“江锦!你这是公报私仇!我们不就是多领了几斤口粮,凭什么说我们偷盗集体财产?”
带头的刺头知青刘勇扯着嗓子大喊。他那张原本还算清秀的脸,此刻因为恐惧和愤怒而扭曲,眼神里满是不甘。他怎么也想不到,昨晚那个所谓“仓库巡逻”的活计,竟然是江锦专门为他们设下的死局。
“多领了几斤?刘勇,你这脸皮真是比咱们后山的野猪皮还厚。”
江锦穿着一身利索的便装,手里抛着一串刚从刘勇炕底下搜出来的钥匙,眼神里尽是嘲弄。
“那是仓库里留着给全大队过冬的种子粮。你带着这几个人,半夜撬锁偷运,打算卖给镇上的黑市商人,证据确凿,你跟我谈公报私仇?”
“我们那是……那是想拿去换点急用的药品!大家都是下乡知青,你何必把事情做绝?”
另一个叫赵刚的知青也跟着帮腔,只是那声音颤斗得厉害。他看着江锦身后那几个虎视眈眈的民兵,心里那点侥幸早就碎成了渣。
“换药?那你藏在枕头缝里的那两百块钱和三十张全国粮票,也是换药剩下的?”
江锦冷笑一声,直接挥了挥手。
“阿大,把他们的‘私产’都抬出来,让全大队的乡亲们都瞧瞧。这些一直喊穷、一直想占我便宜的‘知识分子’,底子到底有多厚。”
阿大嘿嘿一笑,跟几个民兵从知青点后屋搬出三个沉甸甸的木箱。箱盖被猛地踢开,里面不仅有崭新的毛票,竟然还有好几块从京城那边带回来的精致怀表。周围围观的社员们顿时发出一阵惊天动地的倒抽凉气声。在这个一年到头见不到几张大团结的年代,这几箱东西简直就是一笔巨款。
“老天爷啊!这帮人吃咱们的住咱们的,居然攒了这么多钱!”
“刘勇这孙子,上次还骗我说他没钱买盐,白拿了我两块熏肉!”
“江锦同志抓得好!这种祸害留在大队里,咱们迟早被他们卖了!”
社员们的愤怒像潮水一样涌向那几个刺头。
原本他们还指望着能凭着“知青”的身份在这儿混日子,甚至还想通过威胁江锦来捞点油水。
可现在,江锦一波流搬空了他们的所有算计,连带着他们那些见不得光的私房钱,全部充了公。
“江锦,你赢了。但你别忘了,我们是有文档的,你没权利送走我们!”
刘勇死死盯着江锦,咬牙切齿地吐出最后一句话。
“权利?在这红旗大队,我就是规矩。”
江锦慢慢走近刘勇,声音压得很低,只有他们两个人能听见。
“从你盯上我那块表开始,你就注定要滚蛋。至于文档,我会写清楚:该员因重大偷盗行为被大队除名。
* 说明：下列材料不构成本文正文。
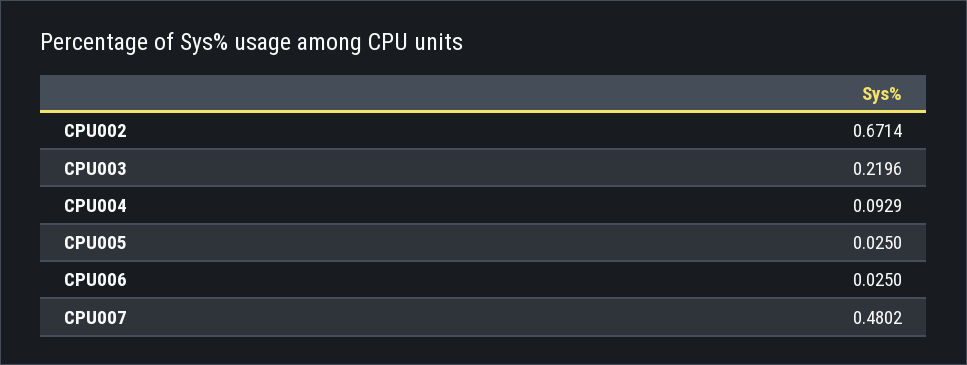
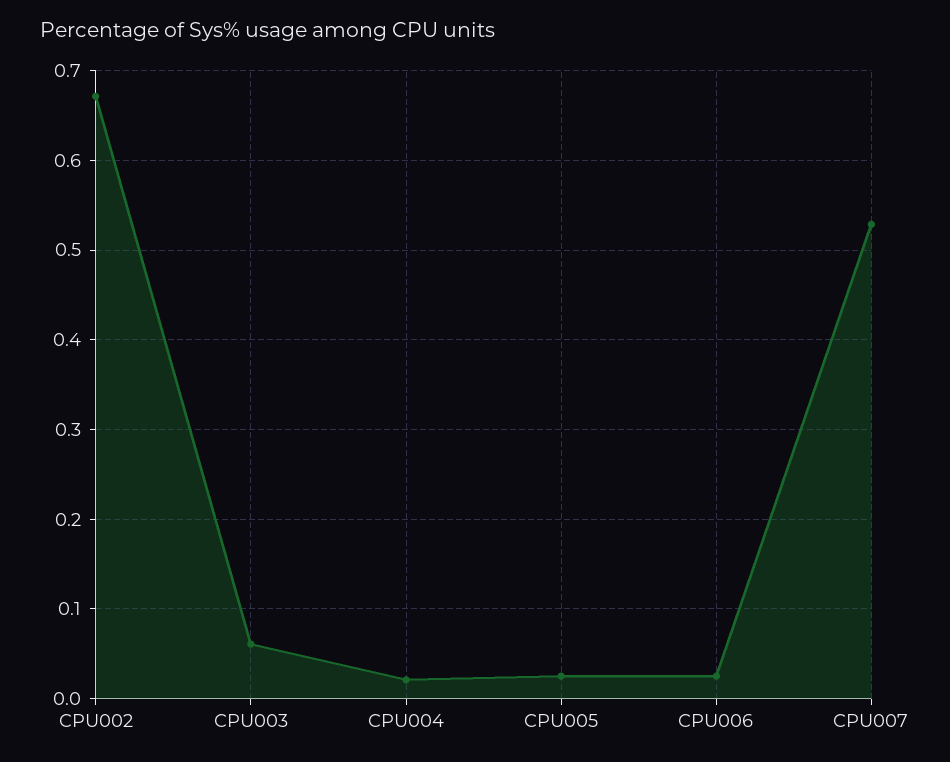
CPU003: 0.2196 -> 0.06
CPU004: 0.0929 -> 0.02
CPU007: 0.4802 -> 0.53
你觉得,回了城,还有哪个厂子敢要你这种贼?”
刘勇的脸色瞬间变得惨白,最后一点精气神也垮了。
他瘫坐在地上,看着那些曾经被他玩弄于股掌之间的社员们,看着那个意气风发的江锦。
他终于明白,这大队再也不是那个可以让他混水摸鱼的地方。
红旗大队,彻底成了江锦的一言堂。
“押走!直接送去公社保卫科!”
大队长陆骁中气十足地吼了一声。
既然江锦已经把事情办得这么漂亮,他当然要配合到底。
看着那几个刺头被捆成粽子扔上牛车,红旗大队上空原本压抑的气息,似乎都随着马蹄声渐渐远去。
江锦站在晒谷场中央,深吸了一口气。
空气里带着新翻泥土的味道,还有草木的清香。
再也没有那种苍蝇嗡嗡叫的噪杂感。
“这儿的空气,终于新鲜了。”
“江锦,这几箱东西怎么处理?”
沉万三屁颠屁颠地跑过来。他现在成了大队的财会,看到这么多钱,眼睛里全是大写的贪婪,却因为江锦的威慑,半分不敢乱动。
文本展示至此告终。